Intervention de Axelle Lemaire

Réunion du 2 mai 2016 à 15h30
République numérique — Article additionnel avant l'article 40 AA

Axelle Lemaire, secrétaire d'État :

Je vous remercie, madame Garriaud-Maylam, d’avoir appelé mon attention sur cette question, car, grâce à vous, j’ai débroussaillé l’état du droit pour en comprendre les tenants et aboutissants.

Je vous confirme l’engagement du Gouvernement pour accompagner l’essor de la langue et de la culture françaises à l’étranger, qui suppose, bien entendu, la disponibilité des livres numériques pour les acheteurs situés à l’étranger. Cette disponibilité, importante d’un point de vue commercial pour les éditeurs français, l’est aussi du point de vue culturel pour le rayonnement de la francophonie, les acheteurs dont il est question n’étant pas seulement français, mais également francophones ; elle est essentielle aussi pour les familles qui souhaitent accéder à des contenus littéraires en français depuis l’étranger, notamment pour leurs enfants.

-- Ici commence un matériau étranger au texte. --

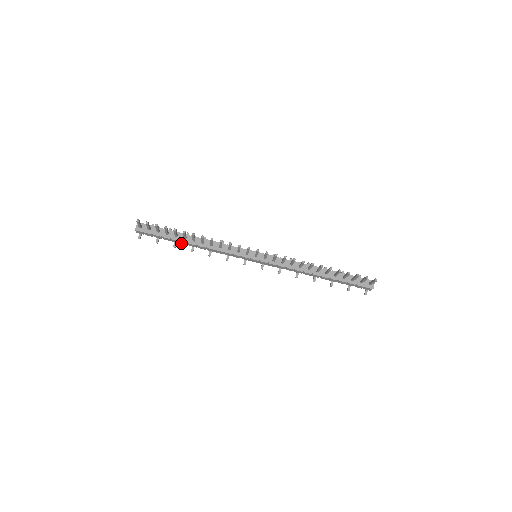
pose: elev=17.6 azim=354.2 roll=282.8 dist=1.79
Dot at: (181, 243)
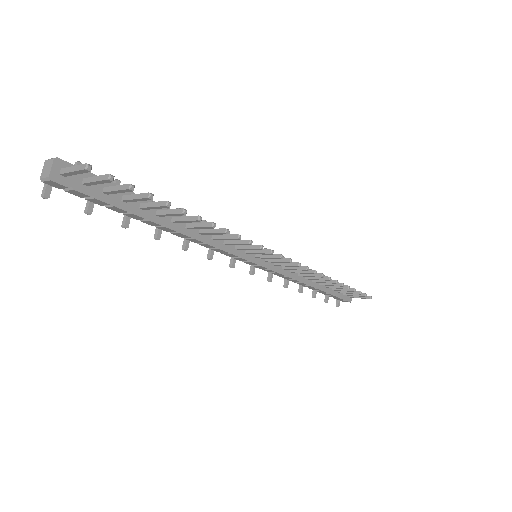
Dot at: (143, 221)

À la suite des premières questions posées au Gouvernement sur ce sujet, un groupe de travail a été mis en place au sein du ministère de la culture, destiné à identifier les freins à une meilleure diffusion des livres français à l’étranger.

Par ailleurs, le Bureau international de l’édition française a établi à la fin de 2015 un rapport, que je vous invite à consulter, dont il ressort que les obstacles à la disponibilité des livres en français sont peu liés à la question des droits d’auteur, dans la mesure où la plupart des éditeurs français disposent de droits d’exploitation mondiaux ; voilà donc une difficulté qui ne se pose pas. Ce rapport fait apparaître que les axes d’amélioration concernent surtout les pratiques commerciales des opérateurs de vente ou de revente, des intermédiaires que sont les plateformes numériques : du fait de leurs systèmes d’information, ceux-ci ont parfois des difficultés à gérer des transactions à distance de livres électroniques réalisées depuis l’étranger au moyen de cartes bancaires étrangères, parce qu’ils sont tenus de collecter la TVA sur le territoire français. À la vérité, les difficultés sont donc surtout d’ordre technique et opérationnel, liées à la collecte de la TVA.

Il semble que rien dans la législation actuelle ne limite la vente de livres numériques depuis l’étranger à l’étranger. Il n’y a donc pas de contrariété entre le droit français et la directive européenne applicable dans ce domaine. Au reste, vous expliquez vous-même, dans l’objet de votre amendement, que les freins sont d’ordre commercial. C’est aussi ce que je constate : il existe aujourd’hui plusieurs start-up qui, au moyen des outils numériques, vendent des livres numériques français à l’étranger, par exemple, Feedbooks.

Madame la sénatrice, vous proposez de modifier l’article 3 de la loi du 26 mai 2011 relative au prix du livre numérique, afin que celle-ci soit rendue applicable à l’étranger. Cette opération reviendrait à appliquer le prix unique du livre à des acheteurs situés à l’étranger, donc à donner à une législation franco-française une application mondiale. Vous comprendrez que la territorialité de la loi française s’y oppose, d’autant qu’il ne s’agit pas d’une disposition d’ordre public. De fait, l’acheteur situé à l’étranger comme la plateforme, qui, elle aussi, peut être domiciliée à l’étranger ou de nationalité étrangère, n’ont pas forcément de liens directs avec le territoire national.

À ce stade, je suggère que le Gouvernement poursuive son engagement résolu à Bruxelles en ce qui concerne la directive relative au droit d’auteur, en vue de lever les obstacles qui continuent de se manifester sous la forme du geoblocking. Je suis convaincue que cette action, inscrite à l’agenda prioritaire de la Commission européenne, permettra de débloquer les freins que vous déplorez.

En outre, je continuerai, avec la ministre de la culture, à accompagner les éditeurs, car il s’agit principalement, je crois, de leur apporter une aide opérationnelle pour leur permettre d’accepter des transactions financières réalisées depuis l’étranger. Madame Garriaud-Maylam, je m’engage auprès de vous à poursuivre ce travail de concert avec ma collègue.